Generation Alpha will be exceptionally community-minded and covetous of personal interaction and connection, as they have been raised by parents who were driven to distraction and isolation (and sadly even neglect) by mobile devices. Alphas will be fiercely independent and hostile towards any top-down authority — especially those whose aim is to temper their passions or constrain their ambitions pursued for “the greater good” no matter how radical.


Generation Alpha and Technology

Unconstrained by the partisan arguments that mired previous generations, they will take action to improve society and start to repair the environment. As with every generation since the Scientific Revolution Generation Alpha will simultaneously renounce and revamp the technology of their day, thus vastly improving designed environments (both physical and digital). As technology improves significantly raw technical skills like coding and engineering will decrease compared to previous Millennial and Gen Z cohorts. Alphas will spend less time creating and much more time examining the psychological impact of our designed worlds.
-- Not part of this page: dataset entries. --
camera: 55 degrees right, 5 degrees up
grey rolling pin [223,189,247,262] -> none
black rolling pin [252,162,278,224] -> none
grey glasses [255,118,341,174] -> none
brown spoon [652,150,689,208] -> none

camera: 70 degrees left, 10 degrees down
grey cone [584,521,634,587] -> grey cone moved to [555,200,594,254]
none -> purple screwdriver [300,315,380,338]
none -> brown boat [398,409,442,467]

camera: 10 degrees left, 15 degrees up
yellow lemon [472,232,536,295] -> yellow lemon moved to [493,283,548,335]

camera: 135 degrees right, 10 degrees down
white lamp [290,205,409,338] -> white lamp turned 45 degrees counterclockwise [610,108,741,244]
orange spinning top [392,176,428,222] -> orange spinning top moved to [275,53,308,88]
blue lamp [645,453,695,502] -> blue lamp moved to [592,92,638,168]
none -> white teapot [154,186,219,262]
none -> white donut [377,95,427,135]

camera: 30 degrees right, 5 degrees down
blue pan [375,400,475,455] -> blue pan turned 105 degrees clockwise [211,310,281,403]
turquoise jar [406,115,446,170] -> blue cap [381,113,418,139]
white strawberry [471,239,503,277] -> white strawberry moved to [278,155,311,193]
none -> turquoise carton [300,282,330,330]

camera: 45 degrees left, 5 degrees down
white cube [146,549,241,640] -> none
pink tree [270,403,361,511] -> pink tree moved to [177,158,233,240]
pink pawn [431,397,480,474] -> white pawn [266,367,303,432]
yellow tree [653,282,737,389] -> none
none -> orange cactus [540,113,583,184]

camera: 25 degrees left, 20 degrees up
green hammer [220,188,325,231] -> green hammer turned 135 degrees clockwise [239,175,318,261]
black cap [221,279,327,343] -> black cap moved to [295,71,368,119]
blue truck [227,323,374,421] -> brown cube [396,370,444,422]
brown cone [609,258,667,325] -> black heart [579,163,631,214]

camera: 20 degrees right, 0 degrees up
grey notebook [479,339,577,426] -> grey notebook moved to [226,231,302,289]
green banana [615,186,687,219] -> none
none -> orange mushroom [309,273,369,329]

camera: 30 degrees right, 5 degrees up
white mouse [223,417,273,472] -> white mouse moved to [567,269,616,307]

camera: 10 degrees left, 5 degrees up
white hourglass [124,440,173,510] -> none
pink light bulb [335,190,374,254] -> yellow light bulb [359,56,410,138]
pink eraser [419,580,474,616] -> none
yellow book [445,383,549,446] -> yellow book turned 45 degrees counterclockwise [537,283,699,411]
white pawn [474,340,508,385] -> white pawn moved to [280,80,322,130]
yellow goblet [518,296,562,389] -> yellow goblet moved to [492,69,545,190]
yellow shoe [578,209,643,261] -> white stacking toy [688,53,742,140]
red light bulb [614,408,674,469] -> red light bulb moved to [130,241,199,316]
As the 21st century unfolds, the separation between digital and physical will lessen substantially (Alphas children will be the first Singularity-native generation). Given current lifespans members of Generation Alpha will be around well in to the 22nd Century--the future of humanity and the planet will soon be in their hands.


Just for reference here is how Strauss & Howe define generations going back over the last 500 years.* **


  • Generation Alpha: Born 2020 2039

  • Gen Z: Born 20012019

  • Millennials: Born 1981– 2000

  • Generation X: Born 1965 –1980

  • Baby Boomers: Born 1946 –1964

  • Silent Generation: Born 1922 1945

  • Greatest Generation: Born 1900 –1924

  • Lost Generation: Born 1883 –1899

  • Missionary Generation: Born 1860 –1882

  • Civil War Generation: Born 1843 – 1859

  • Gilded Generation: Born 1822 – 1842

  • Transcendental Generation: Born 1792 – 1821

  • Compromise Generation: Born 1767 – 1791

  • Republican Generation: Born 1742 – 1766

  • Liberty Generation: Born 1724 – 1741

  • Awakening Generation: Born 1701 – 1723

  • Enlightenment Generation: Born 1674 – 1700

  • Enlightenment Generation: Born 1648 – 1673

  • Glorious Generation: Born 1618 – 1647

  • Cavalier Generation: Born 1588 – 1617

  • Puritan Generation: Born 1566 – 1587

  • Parliamentary Generation: Born 1541 – 1565

  • Elizabethan Generation: Born 1512 – 1540


*It is actually 527 Years


**Our Goal is to stand on the shoulder of giants such as generational experts William Strauss & Neil Howe (Strauss & Howe). However we re-categorized more recent generations into what we see as more meaningful cohorts. For example, incredible scholarship by social psychologist Jonathan Haidt and policy advocate Greg Lukianoff argue that Generation Z began in 1995, while Strauss & Howe peg their beginning at 2004.

Freehand Circle advocates for cohorts to be seen in light of the global events that shaped them--therefore events like September 11th and the Coronavirus define the opposing endpoints of Generation Z.